[TEXT — start]

Expanding to General AI Agent Tasks

To enable LLMs to perform various AI agent tasks beyond conversation, they need to perceive the world visually, processing both images and text [00:26:21]. Traditional Visual Question Answering (VQA) models are not sufficient for agent tasks that involve computer screenshots and action sequences (e.g., “clear my shopping carts” requires clicking buttons) [00:27:19]. While humans can achieve 88% success on benchmarks like Visual Web Arena (navigating browsers) and OS World (interacting with a Linux environment), simple LLMs like GPT-4V without planning achieve only 16% [00:28:02].

The R MCTS (Reinforcement Learning Monte Carlo Tree Search) algorithm has been introduced to address this [00:28:48]. It extends MCTS by incorporating:

1. Contrastive Reflection: Allows agents to learn from past interactions and dynamically improve search efficiency [00:29:11]. This is achieved through a memory module that caches learned experiences (successes or errors) into a vector database for future retrieval and decision enhancement [00:29:39].
2. Multi-Agent Debate: Improves the reliability of state evaluation. Instead of a single LLM prompting for progress, two or more agents debate why an action is good or bad, counterbalancing biases [00:29:21].

R MCTS builds a search tree on the fly, providing reliable state estimates through multi-agent debate and performing contrastive self-reflection at the end of tasks to learn from experience [00:31:07]. This approach outperforms other search algorithms and non-search methods on benchmarks like Visual Web Arena and OS World, demonstrating improved performance without additional human supervision [00:32:18].

Improving Base LLM with Generated Data (Exploratory Learning)

The knowledge gained through these advanced search and self-improvement processes can be transferred back to train the base LLM [00:33:30].

Instead of traditional “imitation learning” (direct training on the best action found in the tree), “exploratory learning” treats the entire tree search process as a single trajectory [00:33:55]. The model learns how to linearize the search tree traversal, motivating it to learn how to explore, backtrack, and evaluate [00:34:03]. This teaches the model to improve its decision processes by itself, showing significant gains over imitation learning, especially with constrained test-time budgets [00:34:21].

[TEXT — finish]

** EXERCISE REQUIREMENTS **
a - According to the AI agent text, what success rate do simple LLMs like GPT-4V achieve without planning?
b - For each statement, tell whether it agrees with the AI agent text, and back each answer with the deciding words quoted from it. (i) The memory module stores learned experiences in a vector database. (ii) In multi-agent debate, a single LLM is prompted for progress. (iii) Exploratory learning trains directly on the best action found in the tree.
c - Go on with the AI agent text from its last sentence.
The records that come after the AI agent text are separate material.

[ENTRIES PROVIDED — start]

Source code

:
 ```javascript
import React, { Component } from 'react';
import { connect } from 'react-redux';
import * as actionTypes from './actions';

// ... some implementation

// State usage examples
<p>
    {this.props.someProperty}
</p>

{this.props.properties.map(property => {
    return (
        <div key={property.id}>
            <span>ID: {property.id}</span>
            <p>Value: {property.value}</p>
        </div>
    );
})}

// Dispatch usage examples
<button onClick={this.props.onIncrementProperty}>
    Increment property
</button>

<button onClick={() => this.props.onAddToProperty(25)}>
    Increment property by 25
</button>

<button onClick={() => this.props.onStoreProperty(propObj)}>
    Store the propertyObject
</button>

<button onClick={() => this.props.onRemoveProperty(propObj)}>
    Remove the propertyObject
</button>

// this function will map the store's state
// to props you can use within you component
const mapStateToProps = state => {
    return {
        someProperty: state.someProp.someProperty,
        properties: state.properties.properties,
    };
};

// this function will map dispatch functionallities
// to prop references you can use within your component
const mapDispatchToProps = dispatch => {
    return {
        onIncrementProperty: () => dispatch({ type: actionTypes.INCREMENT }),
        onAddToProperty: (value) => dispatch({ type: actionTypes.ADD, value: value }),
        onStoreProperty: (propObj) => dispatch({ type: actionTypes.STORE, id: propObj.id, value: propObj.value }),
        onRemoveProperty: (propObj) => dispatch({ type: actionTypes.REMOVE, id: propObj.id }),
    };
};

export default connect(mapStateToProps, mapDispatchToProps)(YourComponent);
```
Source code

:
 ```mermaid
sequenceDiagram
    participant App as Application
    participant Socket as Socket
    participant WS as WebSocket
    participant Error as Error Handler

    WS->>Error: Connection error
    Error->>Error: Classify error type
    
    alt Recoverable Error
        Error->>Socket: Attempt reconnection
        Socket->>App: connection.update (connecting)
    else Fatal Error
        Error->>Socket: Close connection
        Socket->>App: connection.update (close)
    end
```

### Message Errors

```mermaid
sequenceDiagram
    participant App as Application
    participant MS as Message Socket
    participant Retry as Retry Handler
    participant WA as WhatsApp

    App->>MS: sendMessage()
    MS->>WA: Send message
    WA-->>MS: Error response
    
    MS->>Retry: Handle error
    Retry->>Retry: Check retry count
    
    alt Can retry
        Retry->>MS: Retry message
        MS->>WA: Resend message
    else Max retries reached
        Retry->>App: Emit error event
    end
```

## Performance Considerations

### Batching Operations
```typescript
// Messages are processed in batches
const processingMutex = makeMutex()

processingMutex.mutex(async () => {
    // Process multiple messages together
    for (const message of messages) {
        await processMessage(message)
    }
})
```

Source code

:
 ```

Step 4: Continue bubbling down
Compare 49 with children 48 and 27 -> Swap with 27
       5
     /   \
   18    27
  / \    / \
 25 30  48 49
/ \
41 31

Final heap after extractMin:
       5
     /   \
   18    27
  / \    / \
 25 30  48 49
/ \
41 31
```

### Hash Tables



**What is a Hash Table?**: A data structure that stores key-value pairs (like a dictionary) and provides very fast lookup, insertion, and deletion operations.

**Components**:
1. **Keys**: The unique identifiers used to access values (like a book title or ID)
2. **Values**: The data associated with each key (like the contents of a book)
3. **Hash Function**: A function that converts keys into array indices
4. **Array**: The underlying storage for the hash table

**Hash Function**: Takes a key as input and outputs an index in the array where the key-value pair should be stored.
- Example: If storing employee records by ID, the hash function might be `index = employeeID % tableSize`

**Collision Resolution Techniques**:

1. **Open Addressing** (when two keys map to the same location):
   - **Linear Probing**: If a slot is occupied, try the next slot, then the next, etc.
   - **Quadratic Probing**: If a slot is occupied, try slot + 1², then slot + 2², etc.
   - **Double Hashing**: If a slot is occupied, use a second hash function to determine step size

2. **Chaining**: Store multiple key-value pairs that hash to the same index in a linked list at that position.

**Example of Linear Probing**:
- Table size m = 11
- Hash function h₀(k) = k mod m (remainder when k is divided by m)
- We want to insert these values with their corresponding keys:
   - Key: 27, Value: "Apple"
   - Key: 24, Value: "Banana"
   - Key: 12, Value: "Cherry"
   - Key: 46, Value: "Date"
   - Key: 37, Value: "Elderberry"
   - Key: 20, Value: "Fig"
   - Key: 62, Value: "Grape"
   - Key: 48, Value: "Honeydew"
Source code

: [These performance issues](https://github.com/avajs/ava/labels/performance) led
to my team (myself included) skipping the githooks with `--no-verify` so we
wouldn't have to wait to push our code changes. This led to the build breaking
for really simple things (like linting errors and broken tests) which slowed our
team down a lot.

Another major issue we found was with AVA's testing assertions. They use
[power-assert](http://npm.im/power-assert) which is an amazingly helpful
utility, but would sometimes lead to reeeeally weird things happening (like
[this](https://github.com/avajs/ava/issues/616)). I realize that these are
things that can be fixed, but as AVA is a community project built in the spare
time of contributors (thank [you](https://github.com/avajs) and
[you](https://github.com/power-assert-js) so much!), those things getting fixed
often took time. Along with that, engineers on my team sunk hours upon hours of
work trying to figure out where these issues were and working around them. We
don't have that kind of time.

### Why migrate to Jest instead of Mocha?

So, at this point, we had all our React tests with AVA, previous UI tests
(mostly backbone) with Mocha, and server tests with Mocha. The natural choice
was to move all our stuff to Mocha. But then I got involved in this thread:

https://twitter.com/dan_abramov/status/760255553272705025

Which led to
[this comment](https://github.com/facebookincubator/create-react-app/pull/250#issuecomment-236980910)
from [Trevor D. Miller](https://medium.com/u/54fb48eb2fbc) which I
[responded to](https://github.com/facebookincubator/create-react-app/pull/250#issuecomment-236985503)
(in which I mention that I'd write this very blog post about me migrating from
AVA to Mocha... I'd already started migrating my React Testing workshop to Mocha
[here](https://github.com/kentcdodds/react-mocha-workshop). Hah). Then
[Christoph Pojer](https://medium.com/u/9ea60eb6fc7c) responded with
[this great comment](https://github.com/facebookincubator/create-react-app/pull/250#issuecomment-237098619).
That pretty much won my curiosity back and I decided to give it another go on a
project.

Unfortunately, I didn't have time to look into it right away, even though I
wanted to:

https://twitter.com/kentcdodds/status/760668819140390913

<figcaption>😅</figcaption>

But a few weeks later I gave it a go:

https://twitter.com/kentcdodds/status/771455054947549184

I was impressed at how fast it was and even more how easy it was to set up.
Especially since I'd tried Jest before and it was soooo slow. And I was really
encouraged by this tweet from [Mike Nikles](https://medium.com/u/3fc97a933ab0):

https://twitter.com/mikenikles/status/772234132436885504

[ENTRIES PROVIDED — finish]

** OUTPUTS BY TASK **
a - They achieve only 16%.

b -
(i) Yes: "a memory module that caches learned experiences (successes or errors) into a vector database"
(ii) No: "Instead of a single LLM prompting for progress, two or more agents debate why an action is good or bad"
(iii) No: "“exploratory learning” treats the entire tree search process as a single trajectory"

c -
Future Directions and Challenges

The field of AI agent ecosystems is rapidly evolving [00:36:09]. Key areas of ongoing research and development include:

• Reducing Reliance on Search Trees: Developing better reinforcement learning (RL) methods or model predictive control to make the expensive environment setup and interaction more efficient [00:35:55].
• Improved Control and Autonomous Exploration: Enhancing the agent orchestration layer, as seen in frameworks like ARCollex, which offers features like continuous learning and task decomposition [00:36:32].
• Interdisciplinary Approaches: Combining machine learning expertise with systems, human-computer interaction (HCI), and security expertise to advance systems in a deeper, more practical way [00:37:06].
• Multi-Agent and Multi-User Planning: Moving beyond single-agent, single-task benchmarks to address challenges in scenarios where multiple humans interact with multiple agents simultaneously on the same computer [00:37:37]. This introduces complex system-level problems like scheduling, database interaction (to avoid side effects), security (human handover points), and quantifying adversarial settings [00:37:48].
• Realistic Benchmarks: Establishing benchmarks that consider not only task completion but also efficiency and security for future applications [00:38:25].

The development and challenges and benefits of AI agents are significant, pushing the boundaries of what LLMs can achieve autonomously [00:00:12].